• **Collected data**:
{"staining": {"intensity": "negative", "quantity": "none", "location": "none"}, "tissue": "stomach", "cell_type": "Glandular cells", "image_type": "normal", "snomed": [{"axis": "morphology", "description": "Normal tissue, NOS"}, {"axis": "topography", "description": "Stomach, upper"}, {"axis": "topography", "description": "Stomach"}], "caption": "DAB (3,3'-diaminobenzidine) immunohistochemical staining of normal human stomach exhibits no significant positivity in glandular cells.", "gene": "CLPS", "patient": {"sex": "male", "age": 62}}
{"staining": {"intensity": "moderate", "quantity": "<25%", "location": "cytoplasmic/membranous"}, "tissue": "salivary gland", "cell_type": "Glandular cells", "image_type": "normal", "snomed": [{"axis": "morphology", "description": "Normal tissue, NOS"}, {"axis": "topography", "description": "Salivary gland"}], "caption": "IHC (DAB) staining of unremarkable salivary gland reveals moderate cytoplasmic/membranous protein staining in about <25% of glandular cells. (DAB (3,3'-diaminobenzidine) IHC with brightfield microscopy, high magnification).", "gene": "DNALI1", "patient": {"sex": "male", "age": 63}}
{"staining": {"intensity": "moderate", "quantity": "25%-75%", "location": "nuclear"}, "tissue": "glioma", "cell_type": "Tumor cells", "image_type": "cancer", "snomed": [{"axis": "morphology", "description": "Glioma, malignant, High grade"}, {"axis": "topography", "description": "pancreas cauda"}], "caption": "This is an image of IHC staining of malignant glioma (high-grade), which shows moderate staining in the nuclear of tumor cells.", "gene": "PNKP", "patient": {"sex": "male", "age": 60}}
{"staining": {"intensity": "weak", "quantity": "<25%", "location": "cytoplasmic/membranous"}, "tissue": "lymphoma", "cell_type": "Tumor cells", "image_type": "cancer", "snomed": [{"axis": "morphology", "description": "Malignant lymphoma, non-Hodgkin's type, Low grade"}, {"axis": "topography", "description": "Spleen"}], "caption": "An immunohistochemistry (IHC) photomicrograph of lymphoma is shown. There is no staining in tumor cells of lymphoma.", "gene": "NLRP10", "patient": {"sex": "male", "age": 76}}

• **Activity**: Print out the full listing above, word for word.

• **Response to this task**:
{"staining": {"intensity": "negative", "quantity": "none", "location": "none"}, "tissue": "stomach", "cell_type": "Glandular cells", "image_type": "normal", "snomed": [{"axis": "morphology", "description": "Normal tissue, NOS"}, {"axis": "topography", "description": "Stomach, upper"}, {"axis": "topography", "description": "Stomach"}], "caption": "DAB (3,3'-diaminobenzidine) immunohistochemical staining of normal human stomach exhibits no significant positivity in glandular cells.", "gene": "CLPS", "patient": {"sex": "male", "age": 62}}
{"staining": {"intensity": "moderate", "quantity": "<25%", "location": "cytoplasmic/membranous"}, "tissue": "salivary gland", "cell_type": "Glandular cells", "image_type": "normal", "snomed": [{"axis": "morphology", "description": "Normal tissue, NOS"}, {"axis": "topography", "description": "Salivary gland"}], "caption": "IHC (DAB) staining of unremarkable salivary gland reveals moderate cytoplasmic/membranous protein staining in about <25% of glandular cells. (DAB (3,3'-diaminobenzidine) IHC with brightfield microscopy, high magnification).", "gene": "DNALI1", "patient": {"sex": "male", "age": 63}}
{"staining": {"intensity": "moderate", "quantity": "25%-75%", "location": "nuclear"}, "tissue": "glioma", "cell_type": "Tumor cells", "image_type": "cancer", "snomed": [{"axis": "morphology", "description": "Glioma, malignant, High grade"}, {"axis": "topography", "description": "pancreas cauda"}], "caption": "This is an image of IHC staining of malignant glioma (high-grade), which shows moderate staining in the nuclear of tumor cells.", "gene": "PNKP", "patient": {"sex": "male", "age": 60}}
{"staining": {"intensity": "weak", "quantity": "<25%", "location": "cytoplasmic/membranous"}, "tissue": "lymphoma", "cell_type": "Tumor cells", "image_type": "cancer", "snomed": [{"axis": "morphology", "description": "Malignant lymphoma, non-Hodgkin's type, Low grade"}, {"axis": "topography", "description": "Spleen"}], "caption": "An immunohistochemistry (IHC) photomicrograph of lymphoma is shown. There is no staining in tumor cells of lymphoma.", "gene": "NLRP10", "patient": {"sex": "male", "age": 76}}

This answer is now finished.